WORK TO COMPLETE =
Give the data below again exactly as written, but without the pictures.

[Data records]
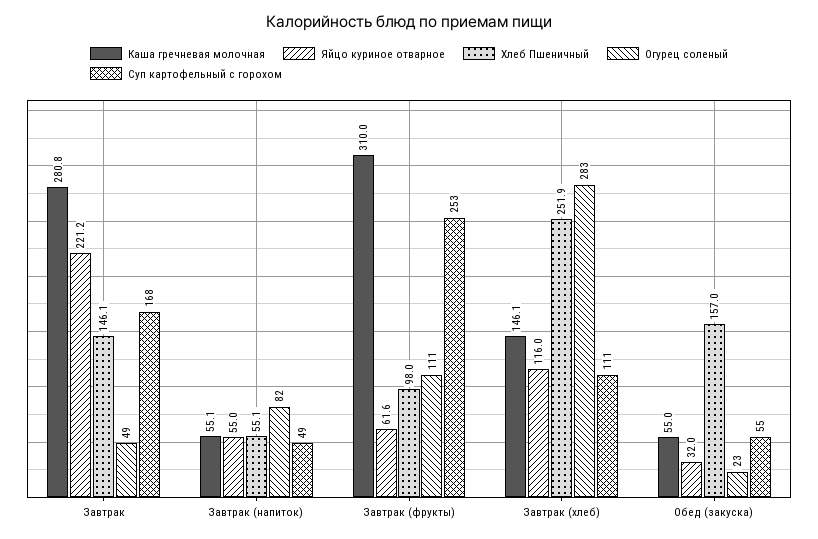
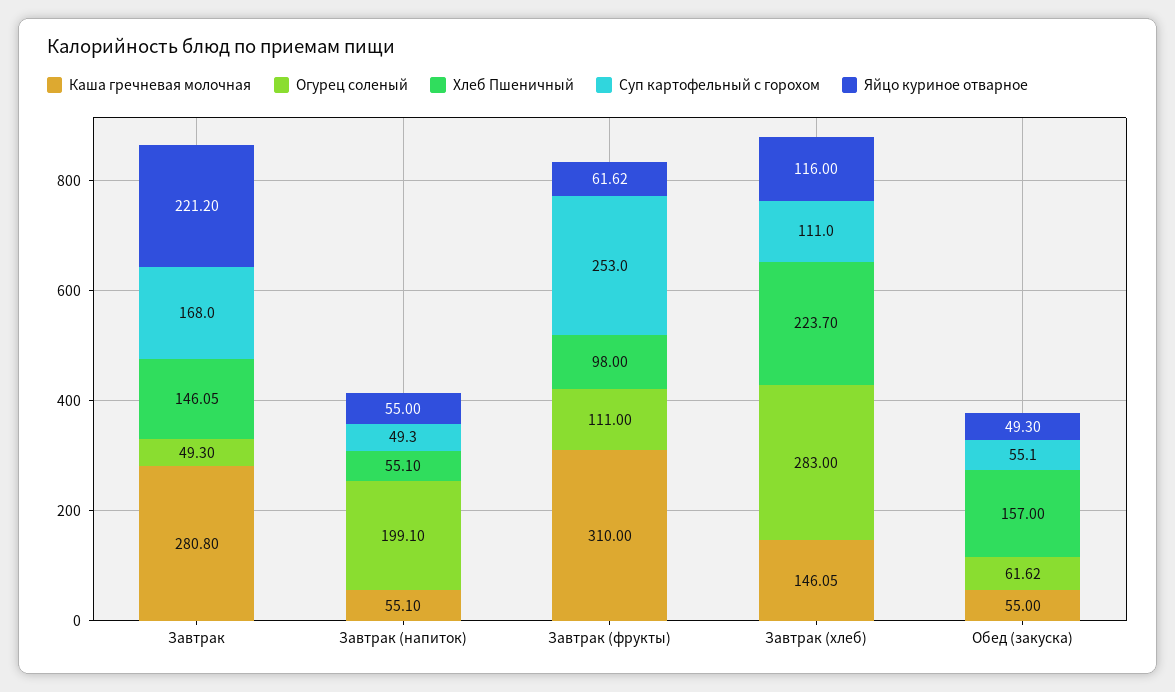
  {
    "Каша гречневая молочная": {
      "Завтрак": 280.8,
      "Завтрак (напиток)": 55.1,
      "Завтрак (фрукты)": 310,
      "Завтрак (хлеб)": 146.05,
      "Обед (закуска)": 55
    },
    "Яйцо куриное отварное": {
      "Завтрак": 221.2,
      "Завтрак (напиток)": 55,
      "Завтрак (фрукты)": 61.62,
      "Завтрак (хлеб)": 116,
-     "Обед (закуска)": 32
+     "Обед (закуска)": 49.3
    },
    "Хлеб Пшеничный": {
      "Завтрак": 146.05,
      "Завтрак (напиток)": 55.1,
      "Завтрак (фрукты)": 98,
-     "Завтрак (хлеб)": 251.9,
+     "Завтрак (хлеб)": 223.7,
      "Обед (закуска)": 157
    },
    "Огурец соленый": {
      "Завтрак": 49.3,
-     "Завтрак (напиток)": 82,
+     "Завтрак (напиток)": 199.1,
      "Завтрак (фрукты)": 111,
      "Завтрак (хлеб)": 283,
-     "Обед (закуска)": 23
+     "Обед (закуска)": 61.62
    },
    "Суп картофельный с горохом": {
      "Завтрак": 168,
      "Завтрак (напиток)": 49.3,
      "Завтрак (фрукты)": 253,
      "Завтрак (хлеб)": 111,
      "Обед (закуска)": 55.1
    }
  }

EXERCISE OUTPUT =
  {
    "Каша гречневая молочная": {
      "Завтрак": 280.8,
      "Завтрак (напиток)": 55.1,
      "Завтрак (фрукты)": 310,
      "Завтрак (хлеб)": 146.05,
      "Обед (закуска)": 55
    },
    "Яйцо куриное отварное": {
      "Завтрак": 221.2,
      "Завтрак (напиток)": 55,
      "Завтрак (фрукты)": 61.62,
      "Завтрак (хлеб)": 116,
-     "Обед (закуска)": 32
+     "Обед (закуска)": 49.3
    },
    "Хлеб Пшеничный": {
      "Завтрак": 146.05,
      "Завтрак (напиток)": 55.1,
      "Завтрак (фрукты)": 98,
-     "Завтрак (хлеб)": 251.9,
+     "Завтрак (хлеб)": 223.7,
      "Обед (закуска)": 157
    },
    "Огурец соленый": {
      "Завтрак": 49.3,
-     "Завтрак (напиток)": 82,
+     "Завтрак (напиток)": 199.1,
      "Завтрак (фрукты)": 111,
      "Завтрак (хлеб)": 283,
-     "Обед (закуска)": 23
+     "Обед (закуска)": 61.62
    },
    "Суп картофельный с горохом": {
      "Завтрак": 168,
      "Завтрак (напиток)": 49.3,
      "Завтрак (фрукты)": 253,
      "Завтрак (хлеб)": 111,
      "Обед (закуска)": 55.1
    }
  }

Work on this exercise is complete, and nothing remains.